**Your objective:** Through the end of the data below, output every line exactly, beginning with the line that contains "304 151 14.69".

____

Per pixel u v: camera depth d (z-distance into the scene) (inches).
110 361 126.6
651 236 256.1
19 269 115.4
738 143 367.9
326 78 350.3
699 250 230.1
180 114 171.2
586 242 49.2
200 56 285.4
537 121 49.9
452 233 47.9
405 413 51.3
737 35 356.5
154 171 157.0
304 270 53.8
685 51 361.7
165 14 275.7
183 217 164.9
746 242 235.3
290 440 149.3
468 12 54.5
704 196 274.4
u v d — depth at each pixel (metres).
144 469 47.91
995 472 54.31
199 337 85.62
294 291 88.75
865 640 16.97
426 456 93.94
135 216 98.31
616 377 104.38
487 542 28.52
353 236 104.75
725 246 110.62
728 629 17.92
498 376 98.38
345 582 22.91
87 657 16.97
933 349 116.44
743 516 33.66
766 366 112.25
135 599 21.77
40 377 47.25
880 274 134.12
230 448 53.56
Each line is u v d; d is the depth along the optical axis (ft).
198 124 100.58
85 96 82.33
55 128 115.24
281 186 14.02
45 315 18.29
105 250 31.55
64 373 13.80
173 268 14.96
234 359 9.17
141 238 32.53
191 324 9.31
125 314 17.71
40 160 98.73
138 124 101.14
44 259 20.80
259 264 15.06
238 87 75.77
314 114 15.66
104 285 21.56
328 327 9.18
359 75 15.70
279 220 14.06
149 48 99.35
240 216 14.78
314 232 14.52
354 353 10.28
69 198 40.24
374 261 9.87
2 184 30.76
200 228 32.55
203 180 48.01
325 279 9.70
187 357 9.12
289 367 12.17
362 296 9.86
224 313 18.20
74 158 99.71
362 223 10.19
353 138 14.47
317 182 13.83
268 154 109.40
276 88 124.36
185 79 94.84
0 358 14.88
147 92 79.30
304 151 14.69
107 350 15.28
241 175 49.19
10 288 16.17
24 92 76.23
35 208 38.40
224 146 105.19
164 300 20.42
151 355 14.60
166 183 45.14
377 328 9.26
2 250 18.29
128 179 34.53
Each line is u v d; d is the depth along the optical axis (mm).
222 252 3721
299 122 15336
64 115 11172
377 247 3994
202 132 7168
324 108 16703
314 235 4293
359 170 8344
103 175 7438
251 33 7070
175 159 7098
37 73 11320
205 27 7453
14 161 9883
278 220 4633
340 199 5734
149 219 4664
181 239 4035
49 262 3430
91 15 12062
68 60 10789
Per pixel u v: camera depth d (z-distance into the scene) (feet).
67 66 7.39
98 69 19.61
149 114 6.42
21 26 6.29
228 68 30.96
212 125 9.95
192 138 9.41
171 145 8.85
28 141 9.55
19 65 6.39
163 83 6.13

____

**Response to the task:**
304 151 14.69
107 350 15.28
241 175 49.19
10 288 16.17
24 92 76.23
35 208 38.40
224 146 105.19
164 300 20.42
151 355 14.60
166 183 45.14
377 328 9.26
2 250 18.29
128 179 34.53
Each line is u v d; d is the depth along the optical axis (mm).
222 252 3721
299 122 15336
64 115 11172
377 247 3994
202 132 7168
324 108 16703
314 235 4293
359 170 8344
103 175 7438
251 33 7070
175 159 7098
37 73 11320
205 27 7453
14 161 9883
278 220 4633
340 199 5734
149 219 4664
181 239 4035
49 262 3430
91 15 12062
68 60 10789
Per pixel u v: camera depth d (z-distance into the scene) (feet).
67 66 7.39
98 69 19.61
149 114 6.42
21 26 6.29
228 68 30.96
212 125 9.95
192 138 9.41
171 145 8.85
28 141 9.55
19 65 6.39
163 83 6.13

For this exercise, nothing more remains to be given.